• _Work required_: Starting with the line that contains "Rank the categories" and going on through the end of the data, write those lines out again with "lowest" swapped for "smallest" and nothing else changed.

Items listed in a dataset:
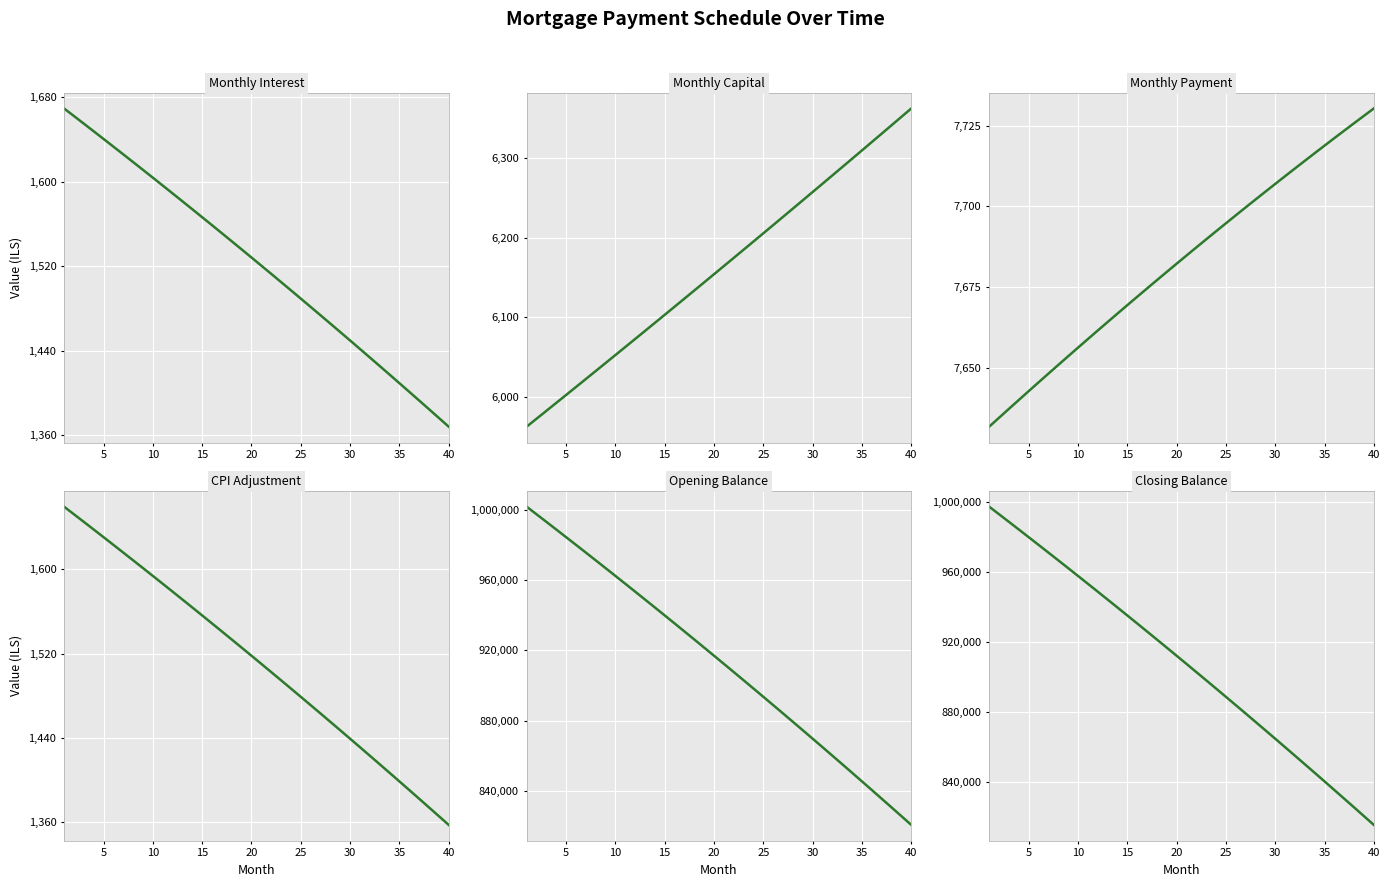

True or false: capital and cpi cross at least once.

False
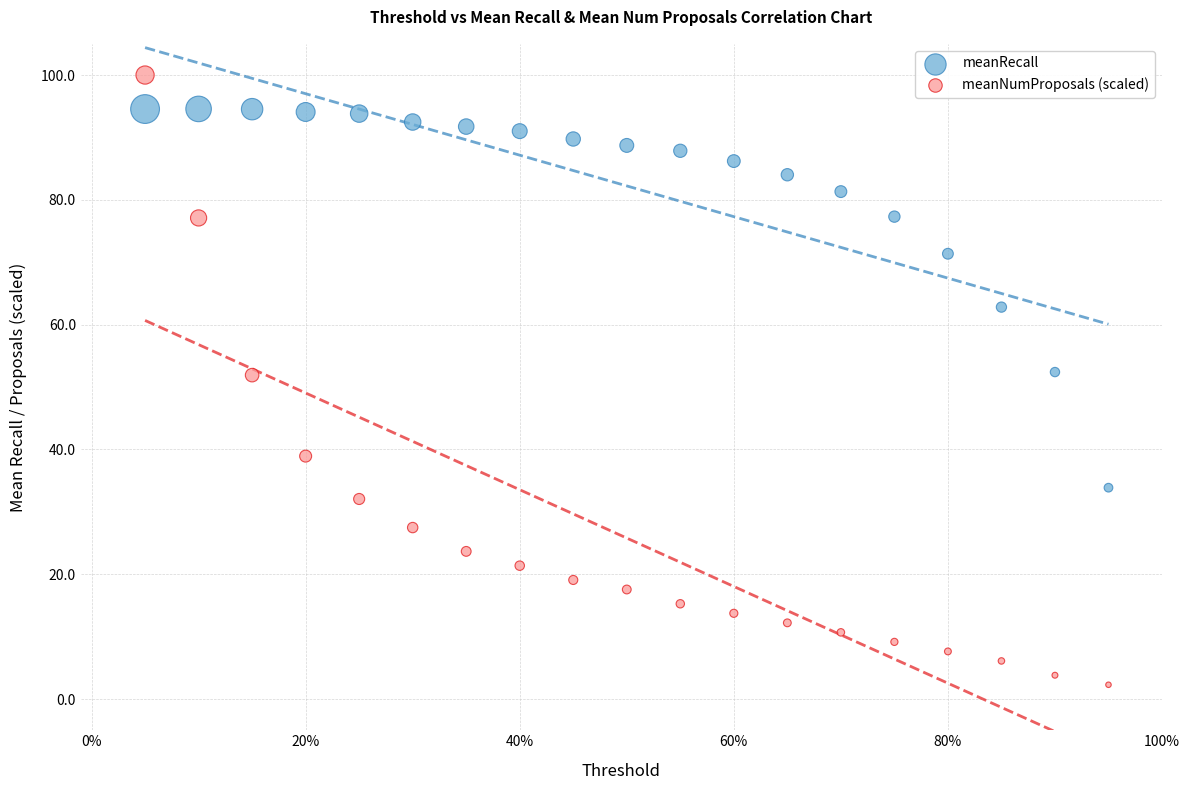

Across all data points, what is the range of X values (max minus min)?

0.9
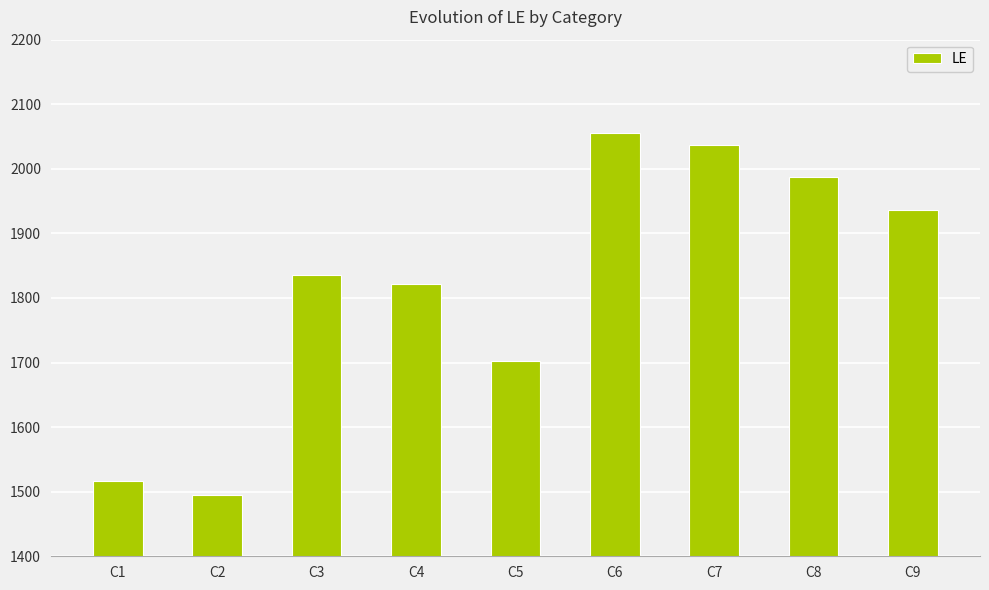

Rank the categories by value from lowest to highest.

C2, C1, C5, C4, C3, C9, C8, C7, C6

• _Result of the task_:
Rank the categories by value from smallest to highest.

C2, C1, C5, C4, C3, C9, C8, C7, C6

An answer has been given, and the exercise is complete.